There, I started it: this week's column.

I thought of a million other ways, including, "Does the name Brien Taylor mean anything to you?," and "I told you so."

Not that I wanted Strasburg to fail or endure difficulties, for certainly there is very little more that invigorates not just a local fan base, but baseball fans in general, than a hot young pitcher.

I mean, think Fernando Valenzuela or Mark Fydrich or even recently Tim Lincecum, all of whom generated enormous interest when they broke through, much like Strasburg.

MASN made it a point of sending emails advising subscribers that they would cover Strasburg's first start, which was certainly a good one, but not the best debut ever.

Since then The HOF collected a ball from that game, and there was talk after two starts that the youngster make the All Star team, a proposition so preposterous and silly that it almost came to fruition.

Just before the All Star Game voting was finalized this season, I found myself driving to ATT Park to work, and local radio host Mychael Urban has Chris Lincecum, father of Tim on his show for a weekly segment called "Father Knows Best."

Lincecum, who worked in Parts and Inventory at Boeing, coached his sons (Tim's brother Sean also received tutelidge), emphasizing the need for his boys to follow through (which is the source of the elder Lincecum placing a dollar bill at the foot of his son so Tim would reach for the money.

When asked about Strasburg and the mid-season classic, Chris Lincecum noted that Strasburg was exciting, and clearly noted he wished no ill on the the National, but he said that Strasburg was an arm injury waiting to happen, confirming his belief with, "just watch his follow through. He doesn't, and his arm is at risk."

Pretty prophetic for a non-baseball coach, and like Lincecum, I wish no ill on Strasburg.
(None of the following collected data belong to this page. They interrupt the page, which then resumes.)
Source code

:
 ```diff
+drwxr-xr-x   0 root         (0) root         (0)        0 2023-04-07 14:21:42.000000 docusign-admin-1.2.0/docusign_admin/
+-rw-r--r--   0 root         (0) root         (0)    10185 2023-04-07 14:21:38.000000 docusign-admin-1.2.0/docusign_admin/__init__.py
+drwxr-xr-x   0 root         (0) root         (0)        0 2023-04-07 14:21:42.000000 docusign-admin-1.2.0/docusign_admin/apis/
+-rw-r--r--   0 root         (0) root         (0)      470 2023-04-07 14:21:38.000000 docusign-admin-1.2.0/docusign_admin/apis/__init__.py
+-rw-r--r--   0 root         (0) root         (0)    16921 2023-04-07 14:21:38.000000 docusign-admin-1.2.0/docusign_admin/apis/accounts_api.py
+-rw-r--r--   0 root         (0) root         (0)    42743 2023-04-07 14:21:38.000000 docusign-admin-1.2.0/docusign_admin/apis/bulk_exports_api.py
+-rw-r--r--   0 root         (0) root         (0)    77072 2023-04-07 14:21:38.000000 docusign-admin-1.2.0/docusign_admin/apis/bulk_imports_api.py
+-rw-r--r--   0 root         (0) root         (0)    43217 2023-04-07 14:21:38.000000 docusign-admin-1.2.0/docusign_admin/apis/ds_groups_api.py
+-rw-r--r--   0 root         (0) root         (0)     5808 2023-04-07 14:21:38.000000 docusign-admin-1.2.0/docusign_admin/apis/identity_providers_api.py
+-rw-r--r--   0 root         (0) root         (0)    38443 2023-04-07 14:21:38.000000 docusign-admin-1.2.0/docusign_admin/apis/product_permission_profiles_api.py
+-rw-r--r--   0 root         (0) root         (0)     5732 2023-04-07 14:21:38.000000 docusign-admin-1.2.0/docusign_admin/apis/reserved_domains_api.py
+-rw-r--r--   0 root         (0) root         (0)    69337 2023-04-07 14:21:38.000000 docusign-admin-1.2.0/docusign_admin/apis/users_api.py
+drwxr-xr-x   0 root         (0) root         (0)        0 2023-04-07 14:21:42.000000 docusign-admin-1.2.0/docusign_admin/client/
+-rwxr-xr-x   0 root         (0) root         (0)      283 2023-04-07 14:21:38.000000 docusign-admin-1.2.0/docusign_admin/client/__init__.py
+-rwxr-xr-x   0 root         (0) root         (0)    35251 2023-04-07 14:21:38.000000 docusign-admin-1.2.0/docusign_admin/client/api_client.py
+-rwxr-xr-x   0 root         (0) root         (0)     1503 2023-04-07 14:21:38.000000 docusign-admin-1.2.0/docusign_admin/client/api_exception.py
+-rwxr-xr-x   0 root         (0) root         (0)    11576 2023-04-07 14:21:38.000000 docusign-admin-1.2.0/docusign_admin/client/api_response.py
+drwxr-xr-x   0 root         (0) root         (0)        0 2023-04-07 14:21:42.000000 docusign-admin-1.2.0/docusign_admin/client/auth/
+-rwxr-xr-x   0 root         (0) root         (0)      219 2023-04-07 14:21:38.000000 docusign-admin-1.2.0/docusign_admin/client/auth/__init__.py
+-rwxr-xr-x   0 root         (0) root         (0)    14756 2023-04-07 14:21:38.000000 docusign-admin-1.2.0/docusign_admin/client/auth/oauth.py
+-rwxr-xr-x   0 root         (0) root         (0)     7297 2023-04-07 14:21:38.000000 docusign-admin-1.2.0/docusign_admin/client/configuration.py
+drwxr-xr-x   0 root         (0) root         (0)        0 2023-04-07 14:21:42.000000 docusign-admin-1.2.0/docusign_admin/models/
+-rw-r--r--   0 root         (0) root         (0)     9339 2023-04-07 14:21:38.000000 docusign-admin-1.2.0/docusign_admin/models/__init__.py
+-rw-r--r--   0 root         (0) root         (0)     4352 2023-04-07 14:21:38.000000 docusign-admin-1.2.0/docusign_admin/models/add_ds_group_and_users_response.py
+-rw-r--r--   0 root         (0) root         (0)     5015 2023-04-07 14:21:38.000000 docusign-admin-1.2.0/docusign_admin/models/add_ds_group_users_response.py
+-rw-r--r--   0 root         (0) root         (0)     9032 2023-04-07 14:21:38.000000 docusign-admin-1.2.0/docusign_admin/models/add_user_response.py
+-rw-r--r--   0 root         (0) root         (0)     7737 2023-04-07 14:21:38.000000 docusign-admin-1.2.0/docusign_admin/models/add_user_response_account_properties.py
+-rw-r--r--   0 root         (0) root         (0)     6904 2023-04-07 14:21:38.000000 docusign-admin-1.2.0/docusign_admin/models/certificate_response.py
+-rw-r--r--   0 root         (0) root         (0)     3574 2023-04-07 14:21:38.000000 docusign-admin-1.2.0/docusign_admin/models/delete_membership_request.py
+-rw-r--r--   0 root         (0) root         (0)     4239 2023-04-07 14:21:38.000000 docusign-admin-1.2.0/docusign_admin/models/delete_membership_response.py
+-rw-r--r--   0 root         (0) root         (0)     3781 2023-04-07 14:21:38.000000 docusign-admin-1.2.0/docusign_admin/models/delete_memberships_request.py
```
On the other hand, it is likely a sobering fact to the bulk of fantasy owners who drafted the hard thrower anticipating he would be the core of their fantasy pitching from anywhere from this year, to the next ten, depending upon the format.

It also reminds me of when DiceK was new to the Red Sox and folks at one of Ron Shandler's First Pitch seminars insisted that Mastsuzaka was a $35 pitcher.

The bottom line is as much fun as it is to pluck an unknown player from the ranks of the minors and have a star for the coming years, the risks are great and the likelihood of instant gratification are minimal (Trace Wood once suggested to me that roughly one of every 20 prospects selected in our XFL league actually developed into an impact player, a la Hanley Ramirez, for example).

Meaning, as unsexy as it is to own say Mark Buehrle or to take a chance on Jonathan Sanchez, the flat out reality is the percentages that they will earn a profit, or have a breakthrough are far greater than with a Strasburg.

And, that is a tough lesson to embrace in life, let alone the fantasy universe. It does, however, mean boring is a lot better path to success than flash.

Maybe in 2013, a year removed from Tommy John surgery and a year of rehab in the pros, we can revisit.

In the mean time, I will suffer with Mike Minor or Madison Bumgarner, pitchers far lower on the cosmic scale than Strasburg, but pitchers with a lot better chance of delivering the goods I seek.